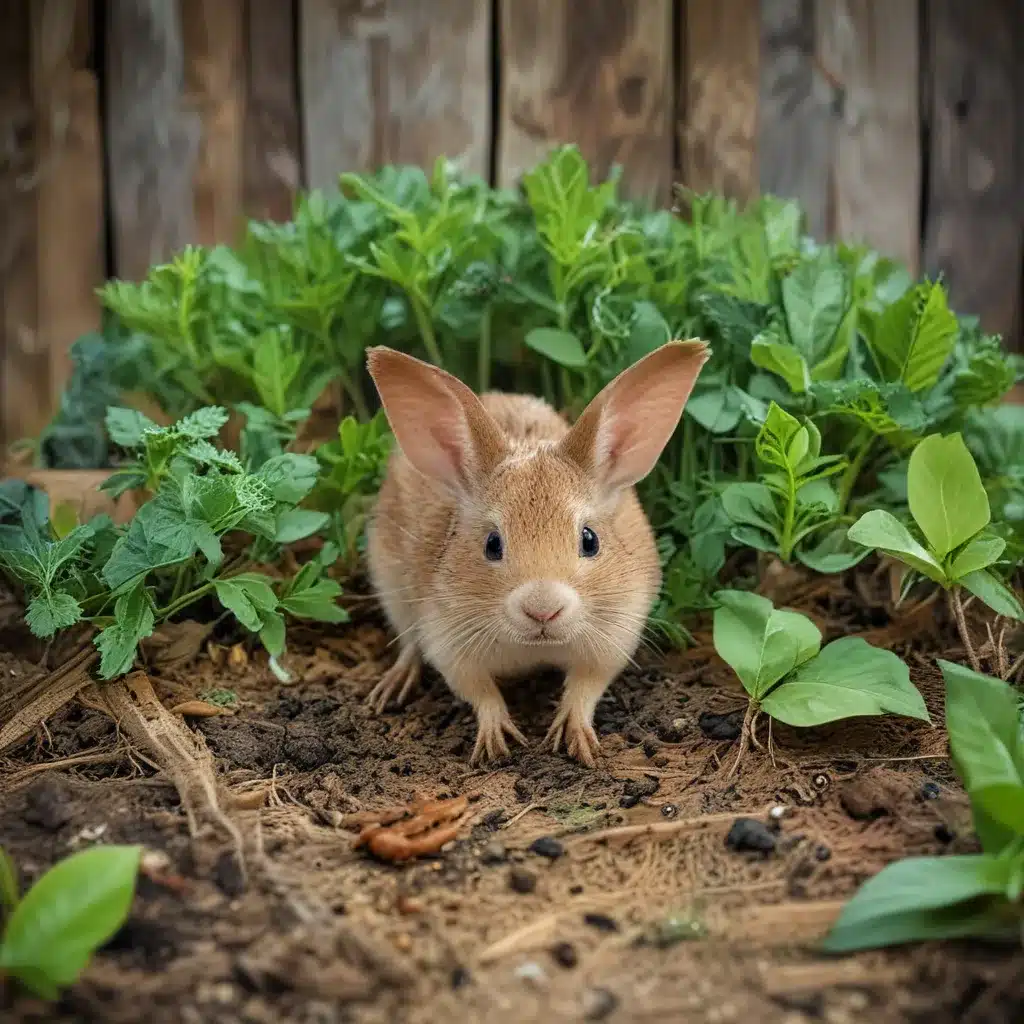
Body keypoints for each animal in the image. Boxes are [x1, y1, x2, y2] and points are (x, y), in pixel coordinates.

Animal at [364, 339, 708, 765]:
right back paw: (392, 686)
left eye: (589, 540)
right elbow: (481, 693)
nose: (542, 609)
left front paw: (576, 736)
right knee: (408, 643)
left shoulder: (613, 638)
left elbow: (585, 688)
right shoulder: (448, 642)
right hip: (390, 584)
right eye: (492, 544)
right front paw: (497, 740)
__________________________________________________
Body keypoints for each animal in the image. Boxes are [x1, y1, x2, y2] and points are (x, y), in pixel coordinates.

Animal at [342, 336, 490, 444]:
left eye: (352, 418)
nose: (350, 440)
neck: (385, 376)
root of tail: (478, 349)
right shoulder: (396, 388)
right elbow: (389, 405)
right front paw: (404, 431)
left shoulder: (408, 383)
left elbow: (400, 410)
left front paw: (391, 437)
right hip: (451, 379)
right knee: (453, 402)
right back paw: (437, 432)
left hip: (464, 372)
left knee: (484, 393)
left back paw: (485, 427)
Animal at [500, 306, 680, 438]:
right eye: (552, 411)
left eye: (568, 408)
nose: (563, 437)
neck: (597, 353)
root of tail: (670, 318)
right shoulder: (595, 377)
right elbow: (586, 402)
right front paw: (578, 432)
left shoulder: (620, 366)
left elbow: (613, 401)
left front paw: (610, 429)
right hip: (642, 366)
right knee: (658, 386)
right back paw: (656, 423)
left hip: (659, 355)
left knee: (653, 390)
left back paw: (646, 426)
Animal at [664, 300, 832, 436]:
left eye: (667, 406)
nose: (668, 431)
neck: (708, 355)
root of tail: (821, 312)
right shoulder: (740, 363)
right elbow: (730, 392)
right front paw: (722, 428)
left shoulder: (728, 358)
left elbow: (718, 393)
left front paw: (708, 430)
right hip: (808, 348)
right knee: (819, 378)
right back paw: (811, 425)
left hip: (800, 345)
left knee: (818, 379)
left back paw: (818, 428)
__________________________________________________
Where in the listing does the string "tail" appear? Copy every line that has it.

root of tail: (478, 349)
root of tail: (670, 318)
root of tail: (821, 312)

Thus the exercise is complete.